My future airplane might spot me. And start singing its siren song to me. For those interested in checking out the offerings from Textron Aviation, Piper, Daher, Embraer, Pilatus and every other manufacturer under the sun, AirVenture Oshkosh is the place to sit in the pilot’s seat of the newest aircraft on the market. I love my current aircraft and have no intention of trading up, so I’m not listening. Really, I’m not.
Too many opportunities to spend money. Everywhere you turn, there are newer, nicer, faster gadgets, gizmos, tools and toys. In fact, there are four hangars’ full plus acres of exhibits. Like offering heroine to an addict, it’s hard to say no. Ask me, I know. Last year, I was resolute to NOT spend money, and somehow came home with a new tug from Best Tugs. Is it the best tug I’ve ever owned? Of course, but that’s beside the point.
All that walking. For a girl with a hip replacement and the other needing replacement, this is no stroll in the park. The length of the massive convention site is at least 20 miles. I’m exaggerating – it’s actually more like 5.2 miles. Fortunately, it is the most entertaining walk on earth with so many aircraft to view, from vintage to warbirds to experiementals and everything in between. Plus, you’ll have major bragging rights when you review your Fitbit results at the end of the day.
Airshow overload. The daily air show at AirVenture Oshkosh features many of the world’s outstanding aerobatic performers, including my favorites Sean Tucker, Kirby Chambliss, Mike Goulian and Patty Wagstaff. Their jaw-dropping performances never get old, and result in hours of neck-craning at the skies above Oshkosh. It’s hard to get my shopping, talking and walking done when I’m constantly having to stop and watch the airshow.
Too many friendly people. AirVenture attracts more than a half-million people over its seven-day run. Many of them are owner-pilots, just like you. And most of them are nice, just like you. You may find yourself engrossed in conversation with any one of them while sitting in the new M600, drooling over Garmin’s new flat-panel offerings or shopping for a new tug. The bad news is that the great conversation with your new friends may drown out the siren song of your new aircraft calling you. But one thing it won’t drown out: the Jet Waco “Screamin’ Sasquatch.” Nothing drowns that out.
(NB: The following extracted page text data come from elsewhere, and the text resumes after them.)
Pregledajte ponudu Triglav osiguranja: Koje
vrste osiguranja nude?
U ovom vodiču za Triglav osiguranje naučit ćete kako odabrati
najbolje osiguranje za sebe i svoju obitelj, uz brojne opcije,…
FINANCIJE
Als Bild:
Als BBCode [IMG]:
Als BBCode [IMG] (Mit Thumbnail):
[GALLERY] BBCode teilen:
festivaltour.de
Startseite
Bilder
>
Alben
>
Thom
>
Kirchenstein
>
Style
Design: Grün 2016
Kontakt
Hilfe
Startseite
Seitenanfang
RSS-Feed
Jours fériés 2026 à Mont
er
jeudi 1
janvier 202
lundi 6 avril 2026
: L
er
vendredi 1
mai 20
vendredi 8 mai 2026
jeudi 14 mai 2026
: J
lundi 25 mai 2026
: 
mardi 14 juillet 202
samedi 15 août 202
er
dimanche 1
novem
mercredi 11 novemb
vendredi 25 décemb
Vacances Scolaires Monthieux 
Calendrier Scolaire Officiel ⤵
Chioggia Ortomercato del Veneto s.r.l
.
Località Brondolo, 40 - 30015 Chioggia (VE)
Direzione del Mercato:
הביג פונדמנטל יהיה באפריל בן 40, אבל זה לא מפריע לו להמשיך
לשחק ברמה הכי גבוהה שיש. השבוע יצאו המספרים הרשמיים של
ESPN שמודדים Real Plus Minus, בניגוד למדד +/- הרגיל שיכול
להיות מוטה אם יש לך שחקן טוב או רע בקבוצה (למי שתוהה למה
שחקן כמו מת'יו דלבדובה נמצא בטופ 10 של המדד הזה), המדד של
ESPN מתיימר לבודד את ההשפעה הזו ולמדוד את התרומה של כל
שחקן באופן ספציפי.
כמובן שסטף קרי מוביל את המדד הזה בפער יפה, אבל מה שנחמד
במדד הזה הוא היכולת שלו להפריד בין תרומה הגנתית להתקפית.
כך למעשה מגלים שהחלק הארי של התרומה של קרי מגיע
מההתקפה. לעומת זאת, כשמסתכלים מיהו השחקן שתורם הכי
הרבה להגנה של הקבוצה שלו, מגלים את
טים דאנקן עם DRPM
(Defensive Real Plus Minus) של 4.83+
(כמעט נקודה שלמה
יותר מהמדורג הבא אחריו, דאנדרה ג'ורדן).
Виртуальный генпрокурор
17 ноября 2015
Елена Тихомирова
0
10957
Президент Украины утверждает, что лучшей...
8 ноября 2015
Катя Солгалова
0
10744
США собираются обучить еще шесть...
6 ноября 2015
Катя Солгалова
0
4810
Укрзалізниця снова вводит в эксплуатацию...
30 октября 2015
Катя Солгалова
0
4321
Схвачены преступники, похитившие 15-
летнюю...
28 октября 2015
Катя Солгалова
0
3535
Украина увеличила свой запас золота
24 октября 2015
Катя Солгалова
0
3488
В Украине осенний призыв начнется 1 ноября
SOS Brothers Beer Tent. What’s a person to do after a long day of walking, shopping, and neck-craning? Oftentimes it involves a trip to the SOS Brothers Beer Tent for a cold refreshment and a fresh, roasted corn-on-the-cob. You’ll most likely meet old friends and the new ones you made at the Garmin and Piper booth. Oftentimes that results in missing your ride back to the hotel and making you late to dinner. It can be a stressful choice, but thankfully only comes around once a year at AirVenture Oshkosh.
The weather. With Wisconsin weather, you know what you’re going to get: heat, sun, humidity, clouds, cold, rain and wind. You just don’t know in what order and when. (We’d all like to forget Sloshkosh 2010.) But hey, it’s summertime in Oshkosh! More often than not, Oshkosh offers up temperatures in the low 80s and sunny weather – 2017 was a prime example with near-perfect conditions six out of seven days. The best strategy is to roll with it and be prepared for whatever Mother Nature serves up.
Too much to see in too little time. Unlike Vegas, three days is never enough. There is so much to see and experience that it’s easy to devote the entire week to this huge airshow. Even then, it’s nearly impossible to see everything. But there’s always next year.
Despite this list, will you be at Oshkosh this year? If so, come say hello and tell me about all the gizmos you resisted purchasing. I’ll be hanging out at the MMOPA tent near Piper. See you there!